[Materials provided — start]

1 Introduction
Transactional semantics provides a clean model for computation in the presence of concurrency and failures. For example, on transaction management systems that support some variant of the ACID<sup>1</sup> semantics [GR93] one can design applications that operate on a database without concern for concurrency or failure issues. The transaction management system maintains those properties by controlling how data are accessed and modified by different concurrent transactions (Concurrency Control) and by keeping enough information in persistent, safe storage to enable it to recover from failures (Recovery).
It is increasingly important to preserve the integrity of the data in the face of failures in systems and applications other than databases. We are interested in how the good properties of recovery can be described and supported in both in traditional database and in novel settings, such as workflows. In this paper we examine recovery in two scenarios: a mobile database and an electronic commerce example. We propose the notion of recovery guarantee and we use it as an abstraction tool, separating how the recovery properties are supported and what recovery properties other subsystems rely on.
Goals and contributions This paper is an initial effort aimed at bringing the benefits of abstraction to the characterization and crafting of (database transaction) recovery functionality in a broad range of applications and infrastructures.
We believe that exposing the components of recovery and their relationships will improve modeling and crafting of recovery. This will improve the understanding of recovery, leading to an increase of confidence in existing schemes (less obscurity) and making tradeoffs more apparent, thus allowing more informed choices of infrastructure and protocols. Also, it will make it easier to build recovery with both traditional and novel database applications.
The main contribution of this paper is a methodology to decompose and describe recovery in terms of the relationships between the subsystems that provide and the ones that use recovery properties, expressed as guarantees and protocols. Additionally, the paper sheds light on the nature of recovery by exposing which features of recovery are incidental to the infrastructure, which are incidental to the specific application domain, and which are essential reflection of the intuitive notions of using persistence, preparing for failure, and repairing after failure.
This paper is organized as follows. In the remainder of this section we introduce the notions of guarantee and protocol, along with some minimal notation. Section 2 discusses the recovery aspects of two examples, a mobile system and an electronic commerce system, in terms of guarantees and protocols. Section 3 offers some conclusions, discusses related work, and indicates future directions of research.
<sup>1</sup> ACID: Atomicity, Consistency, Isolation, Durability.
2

[Materials provided — finish]

▶ _Activity_
Please copy out every line shown above, exactly.

▶ _Task solution_
1 Introduction
Transactional semantics provides a clean model for computation in the presence of concurrency and failures. For example, on transaction management systems that support some variant of the ACID<sup>1</sup> semantics [GR93] one can design applications that operate on a database without concern for concurrency or failure issues. The transaction management system maintains those properties by controlling how data are accessed and modified by different concurrent transactions (Concurrency Control) and by keeping enough information in persistent, safe storage to enable it to recover from failures (Recovery).
It is increasingly important to preserve the integrity of the data in the face of failures in systems and applications other than databases. We are interested in how the good properties of recovery can be described and supported in both in traditional database and in novel settings, such as workflows. In this paper we examine recovery in two scenarios: a mobile database and an electronic commerce example. We propose the notion of recovery guarantee and we use it as an abstraction tool, separating how the recovery properties are supported and what recovery properties other subsystems rely on.
Goals and contributions This paper is an initial effort aimed at bringing the benefits of abstraction to the characterization and crafting of (database transaction) recovery functionality in a broad range of applications and infrastructures.
We believe that exposing the components of recovery and their relationships will improve modeling and crafting of recovery. This will improve the understanding of recovery, leading to an increase of confidence in existing schemes (less obscurity) and making tradeoffs more apparent, thus allowing more informed choices of infrastructure and protocols. Also, it will make it easier to build recovery with both traditional and novel database applications.
The main contribution of this paper is a methodology to decompose and describe recovery in terms of the relationships between the subsystems that provide and the ones that use recovery properties, expressed as guarantees and protocols. Additionally, the paper sheds light on the nature of recovery by exposing which features of recovery are incidental to the infrastructure, which are incidental to the specific application domain, and which are essential reflection of the intuitive notions of using persistence, preparing for failure, and repairing after failure.
This paper is organized as follows. In the remainder of this section we introduce the notions of guarantee and protocol, along with some minimal notation. Section 2 discusses the recovery aspects of two examples, a mobile system and an electronic commerce system, in terms of guarantees and protocols. Section 3 offers some conclusions, discusses related work, and indicates future directions of research.
<sup>1</sup> ACID: Atomicity, Consistency, Isolation, Durability.
2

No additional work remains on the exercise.